What you will do:
Copy each entry below exactly. No images.
───── Data for processing
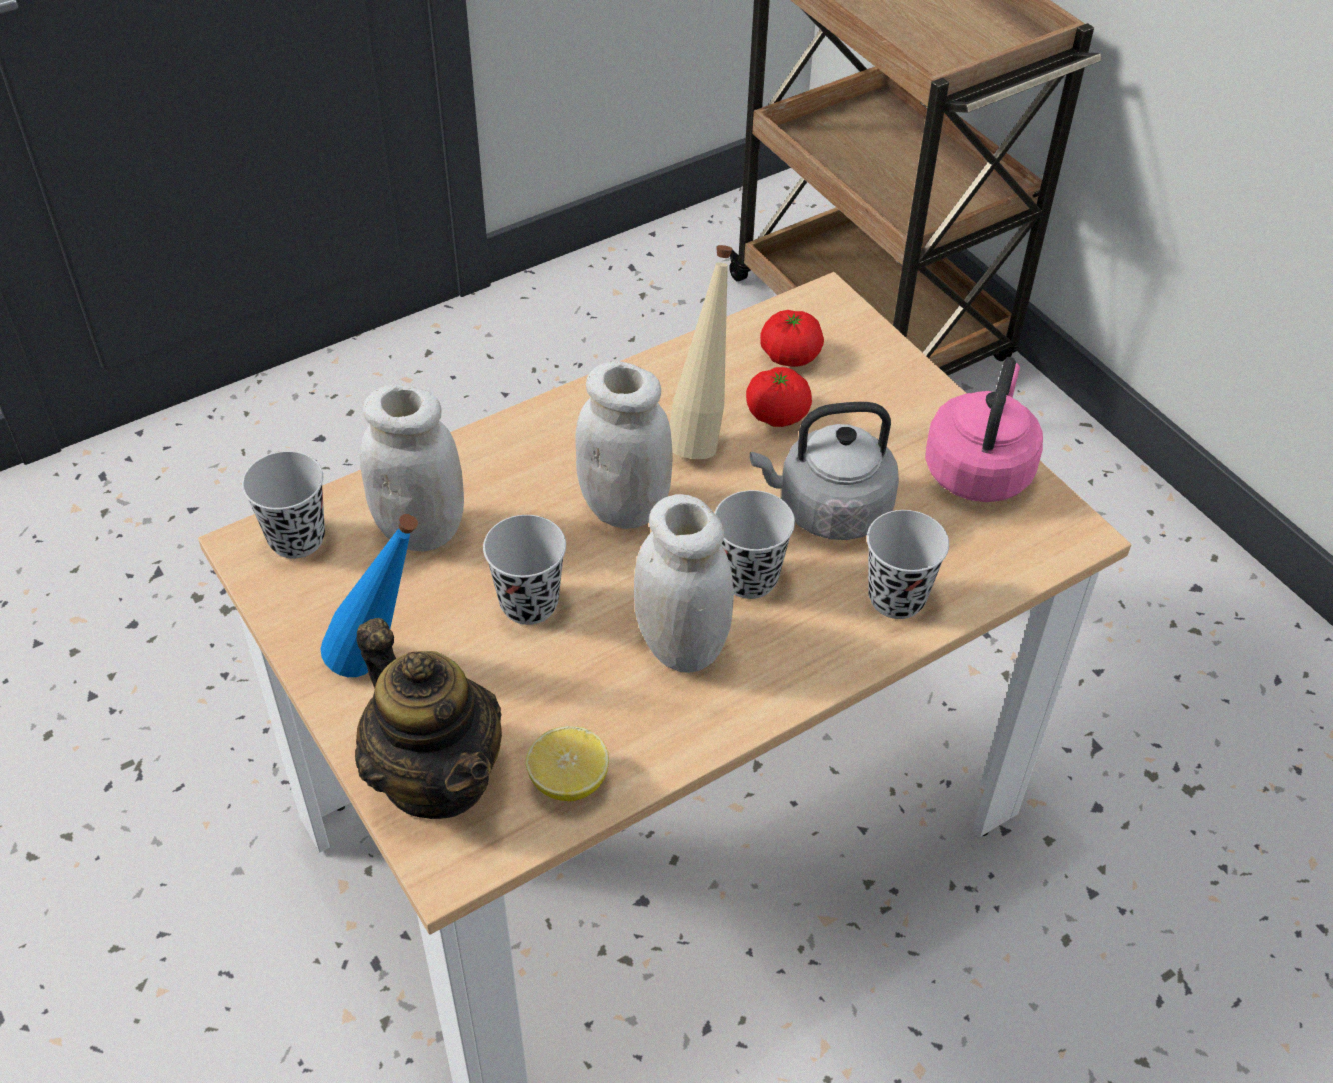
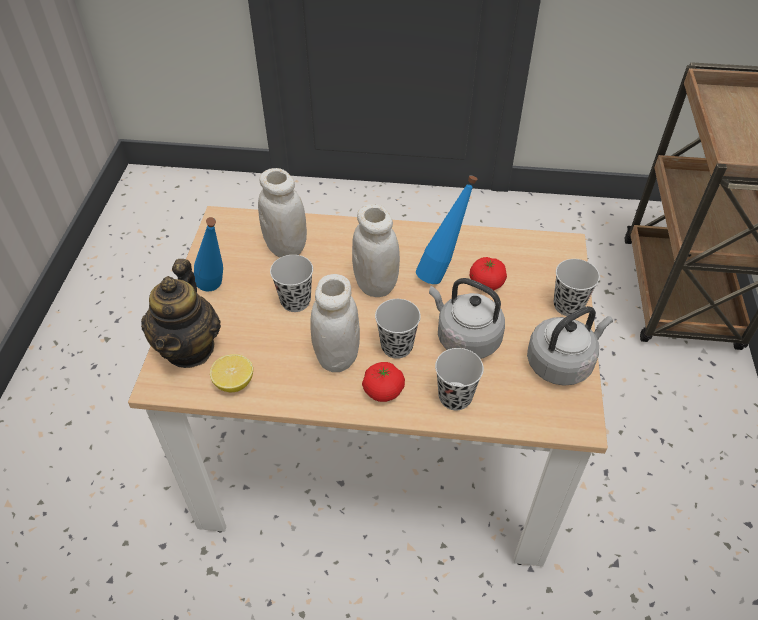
camera: 40 degrees right, 0 degrees up
black cup [242,451,325,559] -> black cup moved to [554,259,600,316]
beige bottle [669,245,733,459] -> blue bottle [416,175,478,284]
tomato [760,310,824,367] -> tomato moved to [362,362,405,402]
pink kettle [925,357,1043,502] -> grey kettle [527,306,613,386]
──────────
Response to the task:
camera: 40 degrees right, 0 degrees up
black cup [242,451,325,559] -> black cup moved to [554,259,600,316]
beige bottle [669,245,733,459] -> blue bottle [416,175,478,284]
tomato [760,310,824,367] -> tomato moved to [362,362,405,402]
pink kettle [925,357,1043,502] -> grey kettle [527,306,613,386]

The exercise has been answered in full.